Projects that are kernel modules:

1. Declare a struct Module
2. Contain a devicetree.yaml file that declares a list of dependencies (for parsing the devicetree) and specifies the bindings folder that contains the drivers' YAML definitions. For example:

dependencies:
  - TactilityKernel
bindings: bindings

Platform Abstraction

• Platforms/platform-esp32/ — ESP-IDF specific implementations
• Platforms/platform-posix/ — POSIX simulator implementations (SDL for display)

Build System

The tactility_add_module() CMake macro (in Buildscripts/module.cmake) wraps ESP-IDF's idf_component_register on ESP32 and standard add_library on POSIX, allowing the same source to build for both targets.

device.py reads Devices/<id>/device.properties and generates the sdkconfig file with all necessary ESP-IDF config (target chip, flash size, SPIRAM, LVGL fonts, Bluetooth, USB, etc.).

Coding Style

Two conventions coexist; which one to use depends on the project layer:

• C code (TactilityKernel, drivers): lower_snake_case for files, functions, variables.

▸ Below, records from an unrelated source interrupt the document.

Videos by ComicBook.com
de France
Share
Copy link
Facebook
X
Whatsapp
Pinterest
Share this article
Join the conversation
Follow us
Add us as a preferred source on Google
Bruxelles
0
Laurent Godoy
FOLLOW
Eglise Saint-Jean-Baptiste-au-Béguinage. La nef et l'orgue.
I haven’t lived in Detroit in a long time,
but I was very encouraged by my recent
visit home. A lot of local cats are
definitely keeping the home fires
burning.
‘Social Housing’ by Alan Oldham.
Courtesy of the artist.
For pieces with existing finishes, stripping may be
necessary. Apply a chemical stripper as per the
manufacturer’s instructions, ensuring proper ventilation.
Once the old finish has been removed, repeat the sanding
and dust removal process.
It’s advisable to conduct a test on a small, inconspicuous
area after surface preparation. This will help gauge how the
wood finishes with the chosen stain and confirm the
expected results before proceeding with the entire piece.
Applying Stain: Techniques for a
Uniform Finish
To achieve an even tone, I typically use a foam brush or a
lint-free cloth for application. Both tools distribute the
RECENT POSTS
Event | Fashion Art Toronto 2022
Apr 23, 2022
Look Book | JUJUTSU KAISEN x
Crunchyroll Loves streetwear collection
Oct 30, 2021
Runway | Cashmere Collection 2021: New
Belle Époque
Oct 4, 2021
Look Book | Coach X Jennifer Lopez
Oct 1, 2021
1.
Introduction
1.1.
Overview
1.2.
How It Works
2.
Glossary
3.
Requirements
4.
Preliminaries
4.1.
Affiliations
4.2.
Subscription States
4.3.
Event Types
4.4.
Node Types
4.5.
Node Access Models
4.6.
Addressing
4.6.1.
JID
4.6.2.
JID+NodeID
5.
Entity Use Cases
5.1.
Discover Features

UpperCamelCase for types. Files in source/, include/, private/ directories.
• C++ code (TactilityCore, Tactility, apps, services): UpperCamelCase for files and types. lowerCamelCase for functions. Files in Source/, Include/, Private/ directories.

Formatting is enforced by .clang-format (LLVM-based, 4-space indent, no column limit). Never throw exceptions — use return types for error handling. Use enum class over plain enum. Don't do null checks: caller is responsible for passing valid data. Pointers are expected to be non-null unless documented otherwise.

Key Conventions

• #ifdef ESP_PLATFORM guards ESP32-specific code; the simulator uses POSIX equivalents.
• The Drivers/ directory contains hardware drivers (display controllers, touch controllers, PMICs, etc.) — each is its own CMake component.
• Modules/ contains cross-cutting modules: hal-device-module (device lifecycle) and lvgl-module (LVGL task management).
• Data/system/ and Data/data/ are flashed as FAT filesystem images on ESP32.
• Translations are in Translations/ as CSV files, generated via generate.py.